Readings

Source

 

I read, therefore I am.

I am a huge reader.  I’m terrible on movies.  But, on the other hand, I’m pretty good on economics books.  My favorite subject to read in for fun, is biography. Specifically, the biographies of scientists.  The following list, however, is not a list of my favorite books.  Instead, it is a list for my MBA students.  They ask me for suggestions about what they should be reading, what will help them the most directly in their careers.  So this list is tailored to people who work in business and want to have a general business career.

Author Title/Link Why?
W. Brian Arthur The Nature of Technology: What It Is and How It Evolves Don’t get this unless you are a geek.  But, … if you are a geek, this is the analytical under-pinning of how economies evolve.  I’ve listened to it (audible) twice so far.  Great book.
Steve Blank The Four Steps to the Epiphany Having worked in high tech new product development since 1982, I’ve been searching for books that help companies with new to the world technologies, carve new markets from the stone of existing markets.  The three best books I’ve found for stuff that is new are Moore’s CROSSING THE CHASM, Kawasaki’s SELLING THE DREAM and this book by Steve Blank.  The key ideas in the book are: first, separating the business model from the business plan, second “customer development” and third pivoting.  Actually only the seeds of pivoting are in this book, Blank’s thinking on pivoting have developed considerably since the book was published.
Steve Blank The Secret History of Silicon Valley Blog Series 23 postings Steve Blank keynoted a CIA VC Fund event in 2009, and covered the unknown background behind Silicon Valley’s rise.  Sensing radio waves to 3 gigighertz in B17s over Germany, vacuum tube valley, Fred Terman’s development of radar and subsequent development of Stanford’s engineering school via CIA, military and NSA funding.  There is an unpleasant shock for the Austrian economists (like me) who oppose government funding of technology.  Blank got into electronic counter measures while serving in Viet Nam (he walked away from a scholarship at Michigan State) and along the way he was exposed to nuclear technology, and then startups.  Blanks blog is the most consistently useful blog that I read. In fact, I turned off the RSS feed of the blog because there is so much great information coming from Blank, that I can’t keep up with it.  Highly recommended!

◆ SOURCE DATA
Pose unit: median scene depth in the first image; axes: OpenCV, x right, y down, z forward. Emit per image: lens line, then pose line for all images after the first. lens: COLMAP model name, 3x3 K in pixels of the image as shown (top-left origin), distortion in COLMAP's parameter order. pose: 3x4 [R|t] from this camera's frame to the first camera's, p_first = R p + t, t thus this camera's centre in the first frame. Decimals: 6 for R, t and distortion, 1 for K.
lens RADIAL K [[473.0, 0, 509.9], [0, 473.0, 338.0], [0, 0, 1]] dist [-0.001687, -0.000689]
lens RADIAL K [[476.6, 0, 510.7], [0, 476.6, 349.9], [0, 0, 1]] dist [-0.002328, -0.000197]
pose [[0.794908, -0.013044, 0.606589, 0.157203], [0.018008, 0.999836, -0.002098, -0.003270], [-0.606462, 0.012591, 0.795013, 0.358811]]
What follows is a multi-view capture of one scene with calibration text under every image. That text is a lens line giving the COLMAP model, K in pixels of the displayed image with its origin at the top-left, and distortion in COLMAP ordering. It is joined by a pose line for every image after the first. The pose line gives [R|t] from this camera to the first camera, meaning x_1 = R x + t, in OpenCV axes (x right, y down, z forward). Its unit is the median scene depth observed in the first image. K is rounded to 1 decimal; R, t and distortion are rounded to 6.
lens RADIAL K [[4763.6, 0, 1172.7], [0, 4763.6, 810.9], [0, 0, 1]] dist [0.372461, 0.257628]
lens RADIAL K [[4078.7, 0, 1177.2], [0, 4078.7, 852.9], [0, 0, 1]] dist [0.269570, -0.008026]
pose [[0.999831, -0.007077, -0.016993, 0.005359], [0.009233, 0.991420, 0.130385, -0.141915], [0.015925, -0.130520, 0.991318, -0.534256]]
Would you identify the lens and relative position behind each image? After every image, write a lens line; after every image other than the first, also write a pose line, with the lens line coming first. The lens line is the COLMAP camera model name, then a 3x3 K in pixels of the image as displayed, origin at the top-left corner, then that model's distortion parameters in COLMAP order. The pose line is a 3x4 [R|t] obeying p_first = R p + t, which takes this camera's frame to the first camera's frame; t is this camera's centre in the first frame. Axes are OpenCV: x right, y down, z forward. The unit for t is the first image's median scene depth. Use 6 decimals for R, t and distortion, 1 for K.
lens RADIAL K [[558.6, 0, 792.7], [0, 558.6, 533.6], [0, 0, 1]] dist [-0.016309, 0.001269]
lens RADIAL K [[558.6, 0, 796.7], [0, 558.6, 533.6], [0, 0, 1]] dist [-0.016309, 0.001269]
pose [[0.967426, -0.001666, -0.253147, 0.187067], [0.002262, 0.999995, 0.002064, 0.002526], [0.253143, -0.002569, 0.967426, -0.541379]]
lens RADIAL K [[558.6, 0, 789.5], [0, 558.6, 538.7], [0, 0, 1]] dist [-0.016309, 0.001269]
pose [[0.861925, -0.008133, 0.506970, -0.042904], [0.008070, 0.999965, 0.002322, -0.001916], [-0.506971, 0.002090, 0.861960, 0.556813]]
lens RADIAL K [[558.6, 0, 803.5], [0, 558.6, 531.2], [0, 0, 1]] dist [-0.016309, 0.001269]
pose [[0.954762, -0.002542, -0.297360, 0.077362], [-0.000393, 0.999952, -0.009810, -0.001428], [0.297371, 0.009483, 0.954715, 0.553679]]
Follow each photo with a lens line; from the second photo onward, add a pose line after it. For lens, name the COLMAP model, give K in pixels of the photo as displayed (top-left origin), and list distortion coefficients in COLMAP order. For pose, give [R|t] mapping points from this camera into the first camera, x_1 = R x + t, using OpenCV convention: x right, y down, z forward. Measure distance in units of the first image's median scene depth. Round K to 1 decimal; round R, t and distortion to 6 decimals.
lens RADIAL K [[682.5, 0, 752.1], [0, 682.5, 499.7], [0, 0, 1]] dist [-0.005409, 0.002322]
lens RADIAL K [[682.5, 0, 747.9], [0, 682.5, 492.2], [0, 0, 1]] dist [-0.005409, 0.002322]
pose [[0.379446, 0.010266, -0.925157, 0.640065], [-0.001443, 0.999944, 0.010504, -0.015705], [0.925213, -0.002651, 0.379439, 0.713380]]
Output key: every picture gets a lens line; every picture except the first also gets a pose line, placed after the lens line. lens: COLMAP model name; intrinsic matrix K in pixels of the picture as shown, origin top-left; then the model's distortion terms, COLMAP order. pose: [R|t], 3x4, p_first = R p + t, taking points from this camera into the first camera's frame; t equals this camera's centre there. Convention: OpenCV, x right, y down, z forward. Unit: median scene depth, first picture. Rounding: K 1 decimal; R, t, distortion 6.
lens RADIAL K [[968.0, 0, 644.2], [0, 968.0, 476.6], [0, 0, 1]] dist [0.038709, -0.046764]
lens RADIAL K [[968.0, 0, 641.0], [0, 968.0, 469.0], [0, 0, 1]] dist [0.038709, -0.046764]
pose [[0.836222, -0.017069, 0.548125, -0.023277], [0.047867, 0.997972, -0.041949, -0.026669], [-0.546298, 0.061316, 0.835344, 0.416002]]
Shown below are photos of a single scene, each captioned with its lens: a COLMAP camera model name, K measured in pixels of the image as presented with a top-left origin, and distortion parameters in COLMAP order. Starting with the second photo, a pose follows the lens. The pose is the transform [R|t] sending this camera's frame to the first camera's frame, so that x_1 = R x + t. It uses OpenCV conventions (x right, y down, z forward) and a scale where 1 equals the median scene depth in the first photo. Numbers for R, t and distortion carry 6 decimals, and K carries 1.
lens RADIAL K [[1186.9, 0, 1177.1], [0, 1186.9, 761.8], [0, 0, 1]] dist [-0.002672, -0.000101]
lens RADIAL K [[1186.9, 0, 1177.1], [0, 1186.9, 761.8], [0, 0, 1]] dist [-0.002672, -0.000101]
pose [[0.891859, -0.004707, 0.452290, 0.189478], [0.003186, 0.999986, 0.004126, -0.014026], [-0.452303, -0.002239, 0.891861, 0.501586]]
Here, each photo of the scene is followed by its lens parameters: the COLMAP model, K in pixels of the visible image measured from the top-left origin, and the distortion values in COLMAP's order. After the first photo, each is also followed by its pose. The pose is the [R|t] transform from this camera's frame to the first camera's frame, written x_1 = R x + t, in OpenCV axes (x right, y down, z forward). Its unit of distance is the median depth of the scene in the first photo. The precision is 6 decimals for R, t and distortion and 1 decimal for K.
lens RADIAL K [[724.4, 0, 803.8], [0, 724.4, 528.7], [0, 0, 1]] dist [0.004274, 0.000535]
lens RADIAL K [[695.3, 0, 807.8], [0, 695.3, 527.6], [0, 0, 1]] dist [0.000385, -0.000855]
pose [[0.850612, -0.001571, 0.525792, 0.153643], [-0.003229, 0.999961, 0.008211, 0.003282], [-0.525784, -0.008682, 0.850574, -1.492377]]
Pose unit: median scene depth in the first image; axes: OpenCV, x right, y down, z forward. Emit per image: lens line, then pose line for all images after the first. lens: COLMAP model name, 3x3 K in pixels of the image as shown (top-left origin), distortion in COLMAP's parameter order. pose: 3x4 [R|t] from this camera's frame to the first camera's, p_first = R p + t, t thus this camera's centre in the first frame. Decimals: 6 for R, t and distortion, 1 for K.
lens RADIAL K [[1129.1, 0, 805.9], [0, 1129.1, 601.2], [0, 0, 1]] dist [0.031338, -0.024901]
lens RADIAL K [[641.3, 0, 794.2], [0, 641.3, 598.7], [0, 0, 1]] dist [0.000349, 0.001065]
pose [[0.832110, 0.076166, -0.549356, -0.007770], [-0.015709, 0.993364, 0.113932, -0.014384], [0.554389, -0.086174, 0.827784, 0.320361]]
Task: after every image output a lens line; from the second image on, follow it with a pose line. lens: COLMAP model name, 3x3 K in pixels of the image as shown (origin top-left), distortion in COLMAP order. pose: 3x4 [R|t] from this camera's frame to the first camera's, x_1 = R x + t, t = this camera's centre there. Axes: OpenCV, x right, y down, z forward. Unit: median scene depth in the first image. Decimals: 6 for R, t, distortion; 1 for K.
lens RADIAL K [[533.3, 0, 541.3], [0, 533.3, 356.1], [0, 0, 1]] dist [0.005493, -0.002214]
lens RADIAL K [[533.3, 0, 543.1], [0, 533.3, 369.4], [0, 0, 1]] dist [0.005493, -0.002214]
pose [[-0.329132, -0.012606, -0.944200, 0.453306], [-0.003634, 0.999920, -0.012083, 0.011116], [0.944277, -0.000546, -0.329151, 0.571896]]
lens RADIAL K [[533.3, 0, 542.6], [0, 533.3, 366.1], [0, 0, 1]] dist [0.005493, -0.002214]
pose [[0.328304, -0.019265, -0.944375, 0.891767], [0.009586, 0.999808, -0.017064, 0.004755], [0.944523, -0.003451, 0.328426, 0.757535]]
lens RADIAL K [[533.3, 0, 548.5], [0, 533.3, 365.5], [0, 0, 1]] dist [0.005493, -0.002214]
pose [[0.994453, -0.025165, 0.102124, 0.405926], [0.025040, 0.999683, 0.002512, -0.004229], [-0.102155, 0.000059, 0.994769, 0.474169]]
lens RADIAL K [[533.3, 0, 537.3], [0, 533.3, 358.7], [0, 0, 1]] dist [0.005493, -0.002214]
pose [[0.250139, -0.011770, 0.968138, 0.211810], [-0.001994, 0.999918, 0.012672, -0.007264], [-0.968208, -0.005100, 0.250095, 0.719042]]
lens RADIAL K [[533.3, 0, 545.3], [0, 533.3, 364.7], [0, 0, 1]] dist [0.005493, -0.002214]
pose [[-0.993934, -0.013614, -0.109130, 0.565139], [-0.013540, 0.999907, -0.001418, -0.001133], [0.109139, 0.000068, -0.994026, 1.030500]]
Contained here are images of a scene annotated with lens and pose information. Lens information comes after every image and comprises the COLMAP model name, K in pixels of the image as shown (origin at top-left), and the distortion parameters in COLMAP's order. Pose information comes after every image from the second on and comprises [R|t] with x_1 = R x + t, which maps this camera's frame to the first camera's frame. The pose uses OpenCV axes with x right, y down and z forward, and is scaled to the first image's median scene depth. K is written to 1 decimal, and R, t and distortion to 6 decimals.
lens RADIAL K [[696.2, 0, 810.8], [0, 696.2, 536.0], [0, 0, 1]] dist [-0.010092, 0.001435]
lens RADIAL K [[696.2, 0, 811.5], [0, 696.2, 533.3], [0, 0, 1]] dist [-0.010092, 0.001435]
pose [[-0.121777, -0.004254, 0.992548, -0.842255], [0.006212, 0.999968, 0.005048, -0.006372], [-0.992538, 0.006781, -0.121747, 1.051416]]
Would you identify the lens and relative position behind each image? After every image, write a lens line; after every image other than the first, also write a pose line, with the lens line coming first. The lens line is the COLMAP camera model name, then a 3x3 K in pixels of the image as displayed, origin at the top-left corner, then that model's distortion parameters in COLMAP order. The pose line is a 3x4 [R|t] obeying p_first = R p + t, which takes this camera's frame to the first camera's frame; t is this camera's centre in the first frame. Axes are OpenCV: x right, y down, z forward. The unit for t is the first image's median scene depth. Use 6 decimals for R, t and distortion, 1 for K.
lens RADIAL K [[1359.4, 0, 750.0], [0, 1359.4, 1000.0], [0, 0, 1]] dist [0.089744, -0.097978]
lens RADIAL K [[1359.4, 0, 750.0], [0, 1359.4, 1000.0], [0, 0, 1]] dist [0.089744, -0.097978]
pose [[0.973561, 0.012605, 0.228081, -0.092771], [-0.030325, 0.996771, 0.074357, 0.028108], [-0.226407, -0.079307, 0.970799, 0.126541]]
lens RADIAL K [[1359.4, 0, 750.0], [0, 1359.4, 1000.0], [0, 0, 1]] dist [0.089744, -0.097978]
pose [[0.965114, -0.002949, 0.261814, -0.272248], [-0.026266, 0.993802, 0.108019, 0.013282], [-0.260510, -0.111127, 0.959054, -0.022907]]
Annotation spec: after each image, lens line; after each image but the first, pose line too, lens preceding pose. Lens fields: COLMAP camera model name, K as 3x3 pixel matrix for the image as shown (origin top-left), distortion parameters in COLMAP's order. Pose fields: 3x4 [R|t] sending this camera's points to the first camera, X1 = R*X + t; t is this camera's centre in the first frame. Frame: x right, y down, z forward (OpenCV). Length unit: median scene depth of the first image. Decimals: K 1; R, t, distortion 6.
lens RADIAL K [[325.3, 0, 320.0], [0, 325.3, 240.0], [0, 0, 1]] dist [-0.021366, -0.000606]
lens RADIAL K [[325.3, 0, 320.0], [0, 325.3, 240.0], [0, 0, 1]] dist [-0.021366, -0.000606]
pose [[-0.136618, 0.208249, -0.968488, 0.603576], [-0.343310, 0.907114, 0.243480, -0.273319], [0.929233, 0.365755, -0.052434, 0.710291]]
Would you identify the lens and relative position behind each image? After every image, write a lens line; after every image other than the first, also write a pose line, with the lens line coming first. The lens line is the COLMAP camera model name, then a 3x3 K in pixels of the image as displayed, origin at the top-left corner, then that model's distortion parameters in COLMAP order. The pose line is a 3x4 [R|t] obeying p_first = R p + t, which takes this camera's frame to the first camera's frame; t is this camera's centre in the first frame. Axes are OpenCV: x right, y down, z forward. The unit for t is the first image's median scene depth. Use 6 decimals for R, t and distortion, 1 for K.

◆ ACTIONS TO TAKE
1/ In the reading list, what does the writer name as their favorite subject to read for fun?
2/ Rewrite the part of the reading list between "I am a huge" and "general business career.", inclusive, replacing "MBA students" with "graduate students".
The material comes from a separate source.

◆ SOLUTIONS TO THE TASKS
1/ Biography, specifically the biographies of scientists.

2/
I am a huge reader.  I’m terrible on movies.  But, on the other hand, I’m pretty good on economics books.  My favorite subject to read in for fun, is biography. Specifically, the biographies of scientists.  The following list, however, is not a list of my favorite books.  Instead, it is a list for my graduate students.  They ask me for suggestions about what they should be reading, what will help them the most directly in their careers.  So this list is tailored to people who work in business and want to have a general business career.